Thursday, 23 August 2007

Overstating Love

As part of a course we’re doing here at Moore, Peter and I have been reading through a series of classic works on the atonement. This past week was the other great John (Calvin, not Owen), and his three chapters on Christ’s work in book two of the Institutes. One thing which struck me again as I read it was his comment that God ‘loved us even when he hated us’. His grace precedes his wrath. His love for us - his love for me - triumphed over all.

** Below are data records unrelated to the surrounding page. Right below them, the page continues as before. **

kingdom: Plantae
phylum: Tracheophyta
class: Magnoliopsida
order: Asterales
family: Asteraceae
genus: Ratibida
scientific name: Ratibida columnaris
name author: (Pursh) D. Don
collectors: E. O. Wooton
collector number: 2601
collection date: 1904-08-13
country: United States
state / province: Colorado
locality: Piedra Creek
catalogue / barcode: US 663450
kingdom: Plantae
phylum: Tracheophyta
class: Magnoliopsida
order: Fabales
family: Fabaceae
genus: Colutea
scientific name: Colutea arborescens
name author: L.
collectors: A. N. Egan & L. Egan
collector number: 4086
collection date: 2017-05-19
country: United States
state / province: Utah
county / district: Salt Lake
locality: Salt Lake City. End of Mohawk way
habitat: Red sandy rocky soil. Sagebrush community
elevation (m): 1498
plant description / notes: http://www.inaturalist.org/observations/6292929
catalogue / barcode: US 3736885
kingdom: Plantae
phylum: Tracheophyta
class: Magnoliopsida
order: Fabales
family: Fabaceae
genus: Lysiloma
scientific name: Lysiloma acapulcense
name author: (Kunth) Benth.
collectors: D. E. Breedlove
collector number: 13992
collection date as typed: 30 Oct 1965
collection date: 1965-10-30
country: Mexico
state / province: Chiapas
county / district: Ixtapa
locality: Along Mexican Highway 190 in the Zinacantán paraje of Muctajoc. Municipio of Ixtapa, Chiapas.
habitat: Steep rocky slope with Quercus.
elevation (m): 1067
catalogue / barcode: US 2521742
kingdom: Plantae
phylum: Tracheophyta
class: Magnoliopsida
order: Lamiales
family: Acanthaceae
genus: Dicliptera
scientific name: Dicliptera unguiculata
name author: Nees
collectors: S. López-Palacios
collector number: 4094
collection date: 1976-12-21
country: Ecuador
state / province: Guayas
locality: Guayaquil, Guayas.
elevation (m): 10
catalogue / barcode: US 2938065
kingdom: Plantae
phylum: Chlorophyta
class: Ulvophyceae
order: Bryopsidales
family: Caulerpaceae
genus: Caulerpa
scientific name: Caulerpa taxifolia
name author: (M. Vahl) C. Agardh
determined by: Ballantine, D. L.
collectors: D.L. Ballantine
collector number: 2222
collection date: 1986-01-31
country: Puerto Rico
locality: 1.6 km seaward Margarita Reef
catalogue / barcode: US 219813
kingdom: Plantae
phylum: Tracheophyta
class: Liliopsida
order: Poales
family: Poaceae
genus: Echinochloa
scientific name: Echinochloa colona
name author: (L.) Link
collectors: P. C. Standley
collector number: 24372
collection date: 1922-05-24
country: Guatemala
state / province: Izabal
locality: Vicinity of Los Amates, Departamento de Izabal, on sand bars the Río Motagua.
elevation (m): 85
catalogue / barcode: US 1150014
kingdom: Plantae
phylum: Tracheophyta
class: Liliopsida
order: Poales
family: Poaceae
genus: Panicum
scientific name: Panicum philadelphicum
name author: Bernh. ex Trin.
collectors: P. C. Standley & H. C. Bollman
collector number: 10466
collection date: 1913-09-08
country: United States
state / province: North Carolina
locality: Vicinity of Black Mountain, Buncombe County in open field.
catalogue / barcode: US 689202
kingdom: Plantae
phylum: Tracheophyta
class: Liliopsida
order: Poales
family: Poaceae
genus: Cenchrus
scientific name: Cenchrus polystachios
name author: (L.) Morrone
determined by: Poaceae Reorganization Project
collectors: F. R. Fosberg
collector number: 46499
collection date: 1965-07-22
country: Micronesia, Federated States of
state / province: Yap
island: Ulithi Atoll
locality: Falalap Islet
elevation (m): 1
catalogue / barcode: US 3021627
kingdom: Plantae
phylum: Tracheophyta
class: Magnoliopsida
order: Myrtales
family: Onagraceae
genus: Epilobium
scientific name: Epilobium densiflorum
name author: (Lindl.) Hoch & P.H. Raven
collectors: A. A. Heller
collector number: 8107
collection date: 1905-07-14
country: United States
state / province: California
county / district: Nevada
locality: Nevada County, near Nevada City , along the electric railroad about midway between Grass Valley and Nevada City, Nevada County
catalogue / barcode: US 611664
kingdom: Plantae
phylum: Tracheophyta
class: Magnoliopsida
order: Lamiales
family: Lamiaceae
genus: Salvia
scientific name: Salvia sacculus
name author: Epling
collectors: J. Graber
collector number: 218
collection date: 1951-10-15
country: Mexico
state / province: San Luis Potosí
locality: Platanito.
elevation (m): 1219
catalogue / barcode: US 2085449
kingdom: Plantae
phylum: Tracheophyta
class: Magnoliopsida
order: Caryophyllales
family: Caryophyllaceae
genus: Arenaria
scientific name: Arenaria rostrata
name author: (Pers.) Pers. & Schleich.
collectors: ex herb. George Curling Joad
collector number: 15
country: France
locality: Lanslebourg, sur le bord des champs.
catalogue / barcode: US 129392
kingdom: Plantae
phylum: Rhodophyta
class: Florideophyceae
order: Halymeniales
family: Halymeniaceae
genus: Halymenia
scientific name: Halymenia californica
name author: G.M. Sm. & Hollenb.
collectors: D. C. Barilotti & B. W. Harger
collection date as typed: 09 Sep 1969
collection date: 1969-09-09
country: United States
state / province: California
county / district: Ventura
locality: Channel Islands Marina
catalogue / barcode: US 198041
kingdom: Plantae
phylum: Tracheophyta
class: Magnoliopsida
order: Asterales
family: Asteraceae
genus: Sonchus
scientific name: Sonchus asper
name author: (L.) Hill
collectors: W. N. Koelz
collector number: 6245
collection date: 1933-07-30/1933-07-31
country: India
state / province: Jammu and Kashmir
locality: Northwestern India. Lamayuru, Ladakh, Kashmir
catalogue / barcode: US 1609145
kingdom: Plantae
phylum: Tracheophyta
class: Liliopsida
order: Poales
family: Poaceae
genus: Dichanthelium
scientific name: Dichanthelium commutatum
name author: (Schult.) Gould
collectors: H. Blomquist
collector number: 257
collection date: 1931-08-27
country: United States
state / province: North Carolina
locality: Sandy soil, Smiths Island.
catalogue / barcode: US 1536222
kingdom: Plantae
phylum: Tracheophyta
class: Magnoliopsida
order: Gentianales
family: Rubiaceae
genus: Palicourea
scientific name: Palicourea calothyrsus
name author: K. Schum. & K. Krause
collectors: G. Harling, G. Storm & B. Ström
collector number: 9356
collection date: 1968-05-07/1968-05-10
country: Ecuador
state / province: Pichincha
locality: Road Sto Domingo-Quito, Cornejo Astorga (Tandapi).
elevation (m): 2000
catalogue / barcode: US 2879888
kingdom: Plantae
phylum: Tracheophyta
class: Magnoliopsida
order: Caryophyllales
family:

Some time ago we were looking at T. F. Torrance’s The Christian Doctrine of God, in which he says (more than once!): ‘He [God] loved us more than he loved himself.’ The problem I had at that time with what Torrance says is that he seemed to overstate it. How can the perfect God who is complete in himself and needs nothing love externally more than he loves internally? To say that is surely to go too far? Torrance overstates God’s love, doesn’t he?

But that is exactly the point. How can you overstate love that overcomes, that overrules, that overwhelms that which is loved? How can you overstate love that meant that the one who loves, who is love, gives of himself for the unlovely – indeed he becomes unlovely for the unlovely. How can you overstate love that is unoverstatable?

This is love: not that we loved God, but that he loved us and sent his Son as an atoning sacrifice for our sins.